For the linear regression models, performance will be evaluated using R-squared and RMSE. However, for the binary logistic regression model, performance will also be measured based on test data accuracy. To accomplish this, we will create the following datasets. Train and test sets will be transformed separately.

  • insurance_tf: Full dataset, transformed
  • insurance_tf_train: 80% split train dataset, transformed
  • insurance_tf_test: 20% split test dataset, transformed
set.seed(42)
inTrain <- sample(floor(0.8 * nrow(df)))

training <- df[inTrain, -(1:2)]
test <- df[-inTrain, -(1:2)]
train_y <- df[inTrain, (1:2)]
test_y <- df[-inTrain, (1:2)]

preProcValues <- preProcess(training, method = c("center", "scale"))

insurance_tf_train <- predict(preProcValues, training) %>% cbind(train_y)
insurance_tf_test <- predict(preProcValues, test) %>% cbind(test_y)

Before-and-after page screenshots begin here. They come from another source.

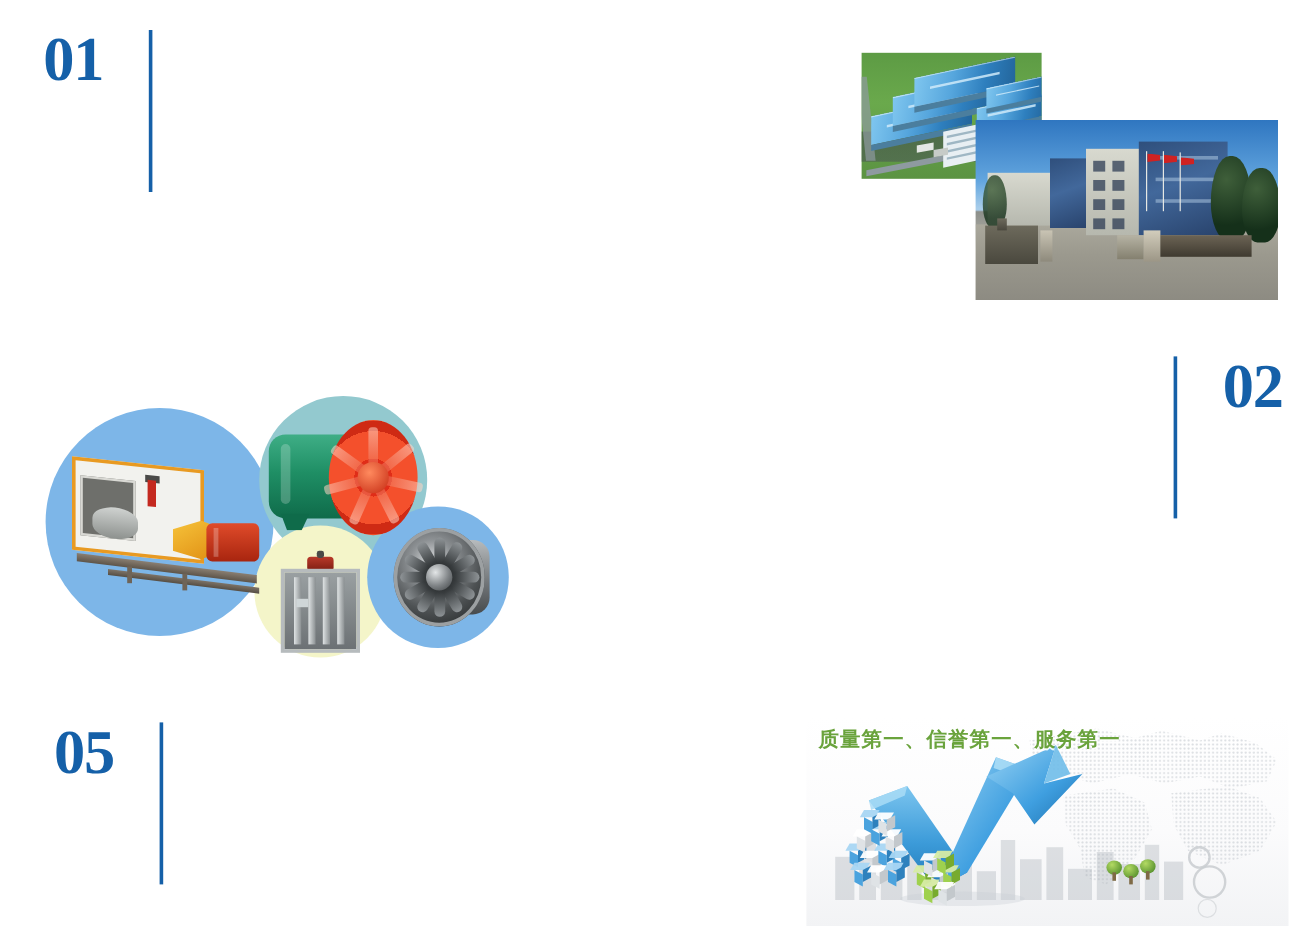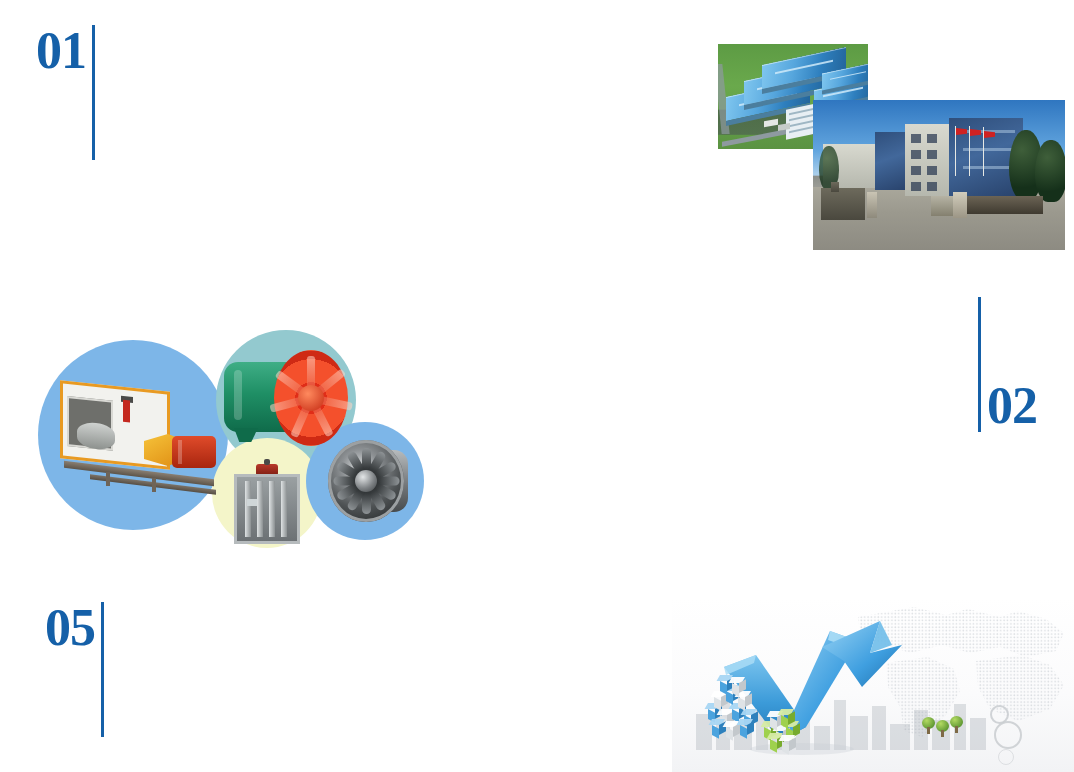--- a/index.html
+++ b/index.html
@@ -13,7 +13,7 @@
   .stage{position:relative;width:1074px;height:772px;overflow:hidden;background:#fff;}
 
   
-  .marker{position:absolute;display:flex;align-items:flex-start;}
+  .marker{position:absolute;display:flex;align-items:flex-start;gap:32px;}
   .marker .num{
     font-family:"Liberation Serif", "DejaVu Serif", serif;
     font-weight:700;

preProcValues_all <- preProcess(df[, -(1:2)], method = c("center", "scale"))
insurance_tf <- predict(preProcValues_all, df[, -(1:2)]) %>% cbind(df[, (1:2)])

Create Output

write.csv(insurance_tf, "C:\\Users\\mkive\\Documents\\GitHub\\Business-Analytics-Data-Mining\\Business-Analytics-Data-Mining\\Insurance Model\\insurance_tf.csv")
write.csv(insurance_tf_train, "C:\\Users\\mkive\\Documents\\GitHub\\Business-Analytics-Data-Mining\\Business-Analytics-Data-Mining\\Insurance Model\\insurance_tf_train.csv")
write.csv(insurance_tf_test, "C:\\Users\\mkive\\Documents\\GitHub\\Business-Analytics-Data-Mining\\Business-Analytics-Data-Mining\\Insurance Model\\insurance_tf_test.csv")